• [Extrait fourni]:
--------------------------------------------------

Conseil des droits de l'homme
MIDI (12 heures à 15 heures) 27 juin 2006

Au cours de sa séance supplémentaire de midi, le Conseil des droits de l'homme a poursuivi son débat sur les questions de fond en discutant du rapport du Groupe de travail intersessions à composition non limitée chargé d'élaborer un projet d'instrument normatif juridiquement contraignant pour la protection de toutes les personnes contre les disparitions forcées.

Plusieurs membres du Conseil ont salué le fait que le projet érige les pratiques de disparitions forcées en véritables crimes, voire en crimes contre l'humanité selon leur degré de gravité, et qu'il consacre le principe des réparations dues aux victimes et à leurs familles. Certains intervenants ont appelé à l'adoption par acclamation du projet de convention pendant la présente session du Conseil des droits de l'homme et son renvoi à la prochaine session de l'Assemblée générale pour adoption définitive. La Russie, entre autres États, a fait valoir sa satisfaction de constater que le projet responsabilisait les acteurs non étatiques auteurs de disparitions forcées. Le rôle important des associations de familles de personnes disparues, comme inspiratrices de l'action des instances des droits de l'homme, a été plusieurs fois mentionné.

Les délégations des États membres suivants se sont exprimées dans le cadre de l'examen du rapport sur la convention relative aux disparitions forcées: Inde, Indonésie, France, Argentine, Maroc, Brésil (en son nom propre et au nom du Groupe des pays d'Amérique latine et des Caraïbes), Fédération de Russie, Japon, Guatemala, Équateur, Pakistan, Chine, Azerbaïdjan, Algérie, Sénégal, Bangladesh et Cameroun.

Les représentants du Costa Rica, de l'Espagne, du Chili, de la Belgique, des États-Unis, de la Grèce et de la Bolivie ont également pris la parole, ainsi que le Comité international de la Croix-rouge, le Centre d'information pour les droits de l'homme aux Philippines, Federación Latinoamericana de Asociaciones de Familiares de Detenidos-Desaparecidos (au nom également de Amnesty International, Commission internationale des juristes, Service international pour les droits de l'homme, Fédération internationale des ligues des droits de l'homme, Human Rights Watch), Fédération mondiale des associations des Nations Unies, Familles des victimes des disparitions forcées, Assemblée permanente des droits de l'homme, Union d'action féminine, Conseil consultatif des droits de l'homme du Maroc.

--------------------------------------------------

• [Données enregistrées]:
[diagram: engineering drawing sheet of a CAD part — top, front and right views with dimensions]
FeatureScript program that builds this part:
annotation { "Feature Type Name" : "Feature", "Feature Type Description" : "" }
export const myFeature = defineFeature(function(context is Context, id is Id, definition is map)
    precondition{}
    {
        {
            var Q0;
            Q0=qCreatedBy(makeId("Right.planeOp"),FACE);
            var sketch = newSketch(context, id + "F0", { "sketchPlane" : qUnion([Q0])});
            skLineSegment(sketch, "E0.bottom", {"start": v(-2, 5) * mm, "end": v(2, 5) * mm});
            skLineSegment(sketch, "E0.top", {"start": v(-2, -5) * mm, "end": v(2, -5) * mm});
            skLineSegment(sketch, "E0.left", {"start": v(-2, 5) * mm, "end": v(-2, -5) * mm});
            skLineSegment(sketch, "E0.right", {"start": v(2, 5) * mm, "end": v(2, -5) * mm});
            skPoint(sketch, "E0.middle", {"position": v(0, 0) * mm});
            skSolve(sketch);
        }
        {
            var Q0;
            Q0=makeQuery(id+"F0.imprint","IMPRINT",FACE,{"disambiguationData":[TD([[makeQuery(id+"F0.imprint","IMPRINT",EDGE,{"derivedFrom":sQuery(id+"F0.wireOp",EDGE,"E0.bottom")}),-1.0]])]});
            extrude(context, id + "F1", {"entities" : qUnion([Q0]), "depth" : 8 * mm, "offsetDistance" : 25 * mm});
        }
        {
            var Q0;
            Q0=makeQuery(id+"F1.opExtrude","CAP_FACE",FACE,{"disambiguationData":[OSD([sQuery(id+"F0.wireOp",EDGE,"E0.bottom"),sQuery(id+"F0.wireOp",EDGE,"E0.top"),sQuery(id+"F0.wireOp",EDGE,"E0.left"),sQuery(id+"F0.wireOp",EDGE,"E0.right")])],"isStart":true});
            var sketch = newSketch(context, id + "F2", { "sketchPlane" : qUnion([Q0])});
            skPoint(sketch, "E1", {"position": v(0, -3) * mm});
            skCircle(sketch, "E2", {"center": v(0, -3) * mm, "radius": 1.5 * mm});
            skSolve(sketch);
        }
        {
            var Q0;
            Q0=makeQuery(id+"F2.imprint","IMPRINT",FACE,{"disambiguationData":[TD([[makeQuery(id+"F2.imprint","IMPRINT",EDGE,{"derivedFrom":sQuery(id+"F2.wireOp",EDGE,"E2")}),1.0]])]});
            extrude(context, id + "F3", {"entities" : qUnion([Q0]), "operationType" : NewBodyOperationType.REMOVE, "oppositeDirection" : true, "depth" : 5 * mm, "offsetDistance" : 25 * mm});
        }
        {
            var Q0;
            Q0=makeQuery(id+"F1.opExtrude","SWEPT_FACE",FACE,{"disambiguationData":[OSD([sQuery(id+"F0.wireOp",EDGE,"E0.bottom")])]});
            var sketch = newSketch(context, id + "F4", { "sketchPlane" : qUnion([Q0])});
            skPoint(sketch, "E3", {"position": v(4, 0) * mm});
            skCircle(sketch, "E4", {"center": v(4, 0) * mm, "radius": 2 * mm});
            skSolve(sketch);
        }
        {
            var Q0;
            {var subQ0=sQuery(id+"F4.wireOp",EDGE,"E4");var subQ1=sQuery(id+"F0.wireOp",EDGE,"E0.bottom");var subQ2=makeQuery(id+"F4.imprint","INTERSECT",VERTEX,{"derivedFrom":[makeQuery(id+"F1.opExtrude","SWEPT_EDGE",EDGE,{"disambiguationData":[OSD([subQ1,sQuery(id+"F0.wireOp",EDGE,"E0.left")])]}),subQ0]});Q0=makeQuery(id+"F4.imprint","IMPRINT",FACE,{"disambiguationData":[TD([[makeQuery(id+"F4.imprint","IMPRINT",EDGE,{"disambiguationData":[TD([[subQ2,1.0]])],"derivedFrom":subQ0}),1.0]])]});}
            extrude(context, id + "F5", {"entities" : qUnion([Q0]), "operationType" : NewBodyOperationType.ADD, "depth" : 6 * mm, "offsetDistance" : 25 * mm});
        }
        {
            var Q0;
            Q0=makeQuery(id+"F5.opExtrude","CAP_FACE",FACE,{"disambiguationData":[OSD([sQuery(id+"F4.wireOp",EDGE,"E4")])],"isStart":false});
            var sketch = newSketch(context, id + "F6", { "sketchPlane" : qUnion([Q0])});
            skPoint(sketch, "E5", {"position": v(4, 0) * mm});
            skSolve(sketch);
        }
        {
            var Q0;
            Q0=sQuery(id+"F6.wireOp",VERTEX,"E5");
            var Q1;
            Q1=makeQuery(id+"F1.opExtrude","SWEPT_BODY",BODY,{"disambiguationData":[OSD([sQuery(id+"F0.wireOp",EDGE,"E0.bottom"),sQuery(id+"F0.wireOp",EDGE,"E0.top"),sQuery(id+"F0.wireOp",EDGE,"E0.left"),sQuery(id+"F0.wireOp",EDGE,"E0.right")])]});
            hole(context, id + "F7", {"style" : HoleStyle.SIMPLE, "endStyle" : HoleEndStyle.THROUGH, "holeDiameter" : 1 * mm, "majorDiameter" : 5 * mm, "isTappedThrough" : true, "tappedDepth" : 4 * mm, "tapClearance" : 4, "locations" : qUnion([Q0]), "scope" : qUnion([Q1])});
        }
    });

--------------------------------------------------

• [Consigne écrite]: Recopiez à l'identique le passage de l'extrait fourni qui va de « Plusieurs membres du » à « plusieurs fois mentionné. ».

• [Corrigé proposé]:
Plusieurs membres du Conseil ont salué le fait que le projet érige les pratiques de disparitions forcées en véritables crimes, voire en crimes contre l'humanité selon leur degré de gravité, et qu'il consacre le principe des réparations dues aux victimes et à leurs familles. Certains intervenants ont appelé à l'adoption par acclamation du projet de convention pendant la présente session du Conseil des droits de l'homme et son renvoi à la prochaine session de l'Assemblée générale pour adoption définitive. La Russie, entre autres États, a fait valoir sa satisfaction de constater que le projet responsabilisait les acteurs non étatiques auteurs de disparitions forcées. Le rôle important des associations de familles de personnes disparues, comme inspiratrices de l'action des instances des droits de l'homme, a été plusieurs fois mentionné.